Tanques del ejército fueron aparcados al ingreso de la gran avenida que conduce al Coliseo para impedir ataques contra la multitud con automóviles, como ocurrió en Londres y Niza.
Francisco, de 80 años, presidió como el año pasado el rito desde la terraza del Palatino, frente al imponente anfiteatro romano, sin recorrer a pie las 14 estaciones.
Antes del Vía Crucis, el Pontífice, vestido de rojo, se acostó sobre un tapete en la Basílica de San Pedro, sin cruz pectoral, como símbolo de que Jesús ha muerto.
Corridas y pánico en procesiones de Sevilla
Sevilla. Unos alborotadores causaron escenas de pánico en las procesiones del Viernes Santo de Sevilla, hiriendo de gravedad a una persona.

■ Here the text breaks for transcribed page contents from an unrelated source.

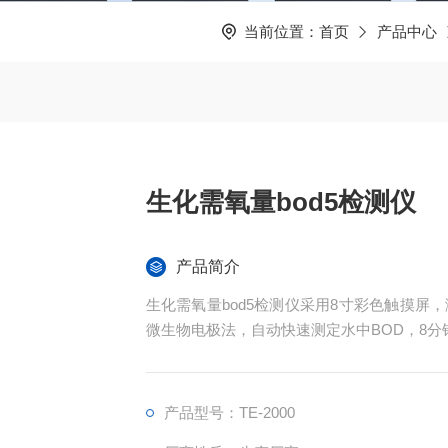
当前位置：
首页
产品中心
生化需氧量bod5检测仪
产品简介
生化需氧量bod5检测仪采用8寸彩色触摸
微生物电极法，自动快速测定水中BOD，8
产品型号：TE-2000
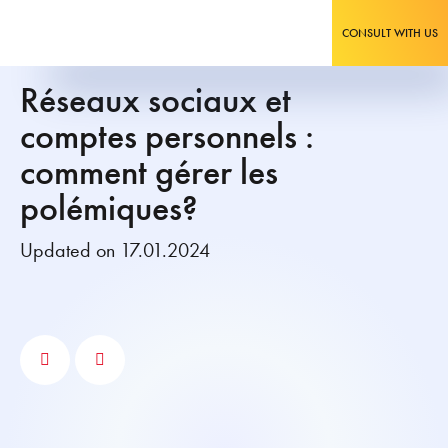
CONSULT WITH US
Réseaux sociaux et
comptes personnels :
comment gérer les
polémiques?
Updated on 17.01.2024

Los servicios de emergencias informaron que ocho personas habían sido detenidas en conexión con los incidentes que obligaron a la gente a salir corriendo y provocaron los llantos de los niños en distintos puntos de las procesiones.
Un hombre fue puesto en libertad con cargos. El centro Cecop del Ayuntamiento de Sevilla, afirmó que los detenidos habían "gritado", utilizado objetos metálicos para hacer ruido o hecho "aspavientos" para propagar el pánico entre los espectadores.

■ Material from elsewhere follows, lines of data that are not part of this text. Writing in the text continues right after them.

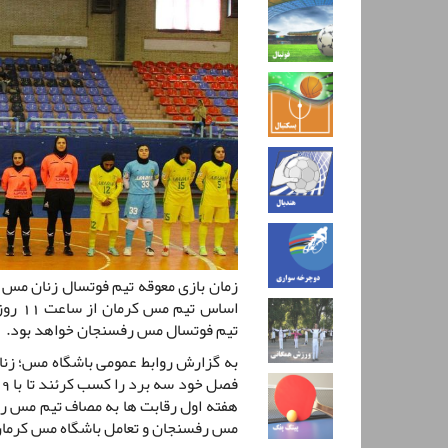
زمان بازی معوقه تیم فوتسال زنان مس ک
اساس ت
تیم فوتسال مس رفسنجان خواهد بود.
به گزارش روابط عمومی باشگاه مس؛ زنا
ف
هفته اول رقابت ها به مصاف تیم مس رف
مس رفسنجان و تعامل باشگاه مس کرمان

Una fotógrafa de la AFP presente en el lugar dijo que había oído lo que parecía una estampida de animales, y que entonces una masa de gente se precipitó hacia ella. "Lo primero que piensa la gente es que es un ataque terrorista", añadió la fotógrafa.
Algunos de los detenidos habían gritado "Alá es grande" y lemas a favor de la organización separatista vasca ETA.
Cambios en las estaciones a cargo de una biblista francesa
Roma. Francisco defendió siempre una Iglesia que se renueva. La Semana Santa no es una excepción. Entre las novedades de este año destacan los cambios en las diferentes estaciones del tradicional Vía Crucis, que presidió en las inmediaciones del Coliseo de Roma.
La encargada de los cambios fue la biblista francesa Anne-Marie Pelletier.
El Vaticano demostró así la importancia que realmente tiene la mujer en la Iglesia, como en varias ocasiones ha subrayado el papa Francisco. Esta es la segunda vez que una mujer escribe las meditaciones, ya que en 2012 Benedicto XVI se lo encargó a Danilo y Ana María Zanzucchi, un matrimonio que acababa de cumplir 60 años de casados y pertenecían al movimiento de los focolares.
La biblista francesa eligió estaciones distintas respecto a otros Viernes Santo. Las más destacadas son la segunda, titulada Jesús es negado por Pedro; la tercera, Jesús y Pilato; la séptima, Jesús y las Hijas de Jerusalén, y la decimocuarta, Jesús en el sepulcro y las mujeres.